Roberto Beccantini23 May 2021

Uno sprint alla Bitossi-Bitossi-Basso. Si è piantato il Napoli, rimontato in casa dal Verona quando ormai il traguardo era lì. E così con il Milan, eversore di un’Atalanta già satolla e non proprio serena dopo Reggio, in Champions va la Juventus. A parte, naturalmente, l’Inter: fuori concorso.

Dico la verità: come meritò di aggiudicarsi Supercoppa e Coppa Italia (la prima, di episodi; la seconda, con una gagliarda ripresa), così la Juventus non meritava la Champions, già tradita negli ottavi, dal vivo, contro il Porto. Troppo discontinua, troppo lunatica, rispetto alle concorrenti.

Il Bologna non ne aveva voglia, al di là dei pronostici di Mihajlovic (Valeri arbitro, Giacomelli al Var) e comunque dalla Roma, a dicembre, ne aveva presi cinque (a uno). Questa volta, «solo» quattro (a uno, sempre). Ha giocato di qualità, la Juventus al Dall’Ara, senza Cristiano, con una formazione che non avrei fatto, gol di Chiesa, Rabiot e Morata (doppietta). Senza dimenticare il contributo di Kulusevski e Dybala.

Non è colpa mia se fra il quarto e il quinto posto ballano 50 milioni di euro. Credo che il futuro di Pirlo non potesse e non possa dipendere da una partita su 52: l’ultima. Nella mia griglia, prima che arrivasse Morata (e non Milik, Dzeko o il pistolero), figurava al primo posto, davanti a Inter, Atalanta, Milan e Napoli. Ho azzeccato l’Atalanta, terza, e il Napoli, quinto.
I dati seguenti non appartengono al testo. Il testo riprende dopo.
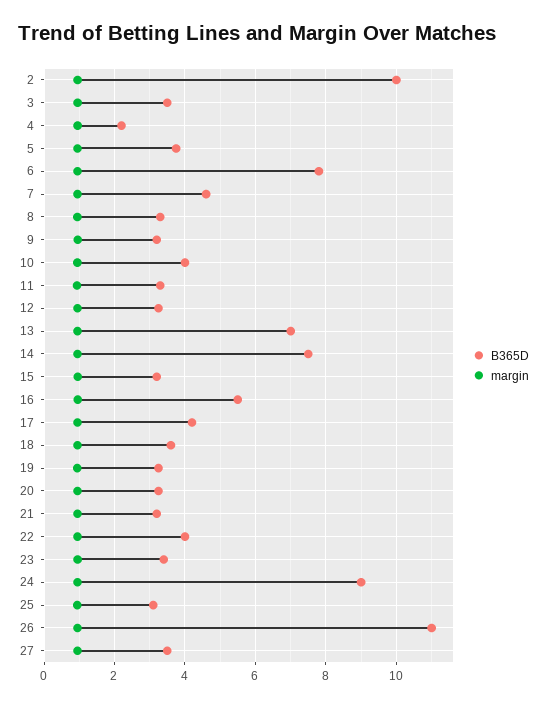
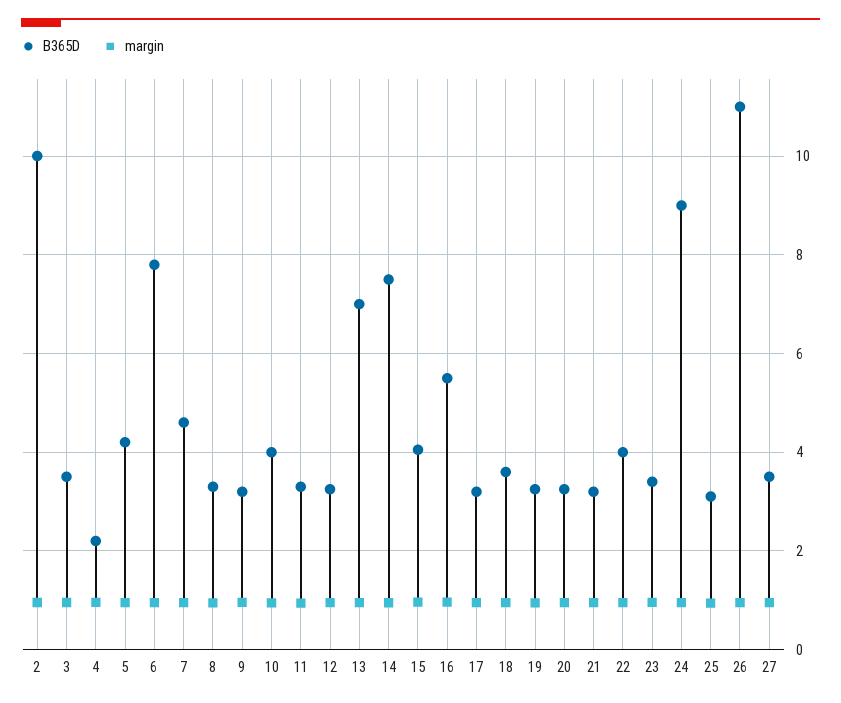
  {
    "B365D": {
      "2": 10,
      "3": 3.6,
      "4": 2.2,
-     "5": 3.8,
+     "5": 4.2,
      "6": 7.8,
      "7": 4.6,
      "8": 3.4,
      "9": 3.2,
      "10": 4,
      "11": 3.4,
      "12": 3.2,
      "13": 7,
      "14": 7.6,
-     "15": 3.2,
+     "15": 4,
      "16": 5.6,
-     "17": 4.2,
+     "17": 3.2,
      "18": 3.6,
      "19": 3.2,
      "20": 3.2,
      "21": 3.2,
      "22": 4,
      "23": 3.4,
      "24": 9,
      "25": 3.2,
      "26": 11,
      "27": 3.6
    },
    "margin": {
      "2": 1,
      "3": 1,
      "4": 1,
      "5": 1,
      "6": 1,
      "7": 1,
      "8": 1,
      "9": 1,
      "10": 1,
      "11": 1,
      "12": 1,
      "13": 1,
      "14": 1,
      "15": 1,
      "16": 1,
      "17": 1,
      "18": 1,
      "19": 1,
      "20": 1,
      "21": 1,
      "22": 1,
      "23": 1,
      "24": 1,
      "25": 1,
      "26": 1,
      "27": 1
    }
  }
Pirlo, dicevo. Se una società l’ha preso a «gavetta zero», avrebbe poco senso liquidarlo adesso che, bene o male, qualcosa non può non aver imparato. E comunque: se si decide di mollarlo, dovrebbe andarsene, per coerenza, anche colui che puntò tutto, persino troppo, su di lui: Andrea Agnelli. E’ il mio parere. Ma, come scriveva Vittorio Zucconi», «le opinioni sono come il sedere. Tutti ne abbiamo uno, ma non è detto che interessi agli altri».